12 hommes en colère (Twelve angry men) – de Sidney Lumet – 1957
Voilà le genre de classiques qu’on peut voir et revoir à tous les âges, sans jamais se lasser, et en découvrant à chaque nouveau visionnage de merveilleux détails encore jamais vus. 12 hommes en colère est un film formidable, et ce n’était pas gagné, tant le projet pouvait sembler piégeux : l’adaptation d’une pièce de théâtre à succès, dont le procédé même était éminemment théâtral, et absolument pas cinématographique.
Unité de lieu : la salle de délibération d’un jury de procès, dont on ne sort que dans les deux premières minutes et les trente dernières secondes. Unité de temps : celui de la délibération, filmé en temps réel et sans coupure. Un nombre de personnages limité : douze. On fait plus facile, particulièrement pour un premier film. Mais Lumet, cinéaste débutant, donc, signe un film d’une densité et d’une fluidité exceptionnelles.
Sa mise en scène paraît très classique, sans aucun effet facile, presque effacée. Elle est en fait d’une précision extrême, effaçant avec évidence les contraintes liées à un espace confiné, et à un scénario bâti sur des répétitions : les mêmes faits que l’on ressasse constamment, les efforts faits pour convaincre, et les votes qui reviennent tout au long du film, jamais filmés de la même manière, avec des détails qui, subrepticement, modifient le rapport de force et influent sur le ton.

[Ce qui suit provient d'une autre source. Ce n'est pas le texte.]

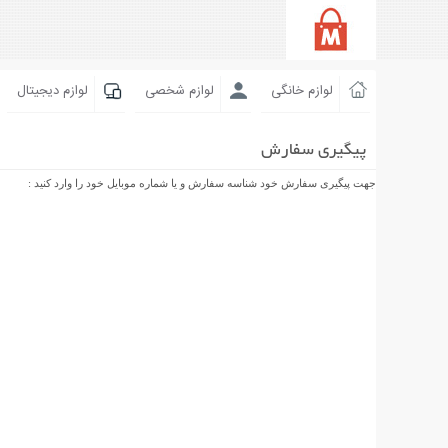
لوازم خانگی
لوازم شخصی
لوازم دیجیتال
پیگیری سفارش
جهت پیگیری سفارش خود شناسه سفارش و یا شماره موبایل خود را وارد کنید :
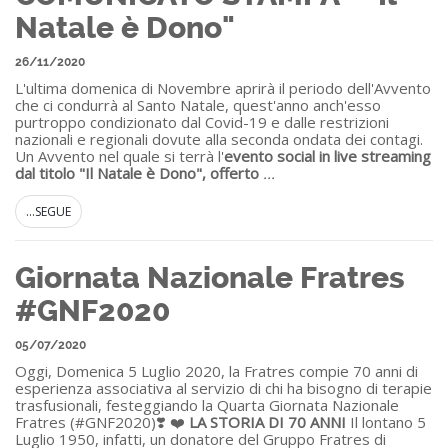
Natale è Dono"
26/11/2020
L'ultima domenica di Novembre aprirà il periodo dell'Avvento
che ci condurrà al Santo Natale, quest'anno anch'esso
purtroppo condizionato dal Covid-19 e dalle restrizioni
nazionali e regionali dovute alla seconda ondata dei contagi.
Un Avvento nel quale si terrà l'
evento social in live streaming
dal titolo "Il Natale è Dono", offerto
...
...SEGUE
Giornata Nazionale Fratres
#GNF2020
05/07/2020
Oggi, Domenica 5 Luglio 2020, la Fratres compie 70 anni di
esperienza associativa al servizio di chi ha bisogno di terapie
trasfusionali, festeggiando la Quarta Giornata Nazionale
Fratres (#GNF2020)❣️ ❤️
LA STORIA DI 70 ANNI
Il lontano 5
Luglio 1950, infatti, un donatore del Gruppo Fratres di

Avec ces douze jurés qui refont entre eux le procès d’un jeune homme accusé d’avoir tué son père, Lumet semble mine de rien concentrer l’humanité dans ce qu’elle a de plus diverse. L’Amérique en tout cas, avec toute sa complexité. D’un côté, le juré n°8 : Henry Fonda, incarnation parfaite de l’individu prêt à affronter la masse pour faire triompher la justice, même si elle ne se base que sur le doute. De l’autre, le juré n°10 : Ed Begley, symbole de l’intolérance raciste et aveugle. Entre les deux, dix nuances d’Américains…
Chacun des jurés représente en effet un type de personnages. Mais loin d’être caricatural, ce choix donne un aspect universel à cette longue conversation souvent tendue, parfois borderline, toujours humaine. Lumet caractérise chacun de ces personnages avec une précision extrême, s’attachant à l’humanité de chacun d’entre eux dans toute sa complexité, et tirant le meilleur de chacun des acteurs : Jack Warden, E.G. Marshall, Martin Balsam… Coup de cœur particulier pour Lee J. Cobb, extraordinaire grande gueule gorgée de haine.
La réussite du film tient aux personnages bien sûr, mais aussi à la tension que Lumet réussit à insuffler, à son sens du cadrage, à sa manière de rapprocher ou d’éloigner les jurés par la caméra, de faire ressentir la chaleur étouffante de cette soirée d’été. Tout ça tient dans les détails donc, dans cette lumière qui baisse régulièrement tout au long du film, dans la sueur qui coule sur un front, dans la longueur des silences. La naissance, passionnante, d’un grand cinéaste.